Input:

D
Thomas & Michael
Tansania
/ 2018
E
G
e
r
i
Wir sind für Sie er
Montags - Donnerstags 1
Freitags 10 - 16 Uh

Problem details:
Type out every line of the rows above again, character for character, with nothing changed or left out.

Solution to the exercise:
D
Thomas & Michael
Tansania
/ 2018
E
G
e
r
i
Wir sind für Sie er
Montags - Donnerstags 1
Freitags 10 - 16 Uh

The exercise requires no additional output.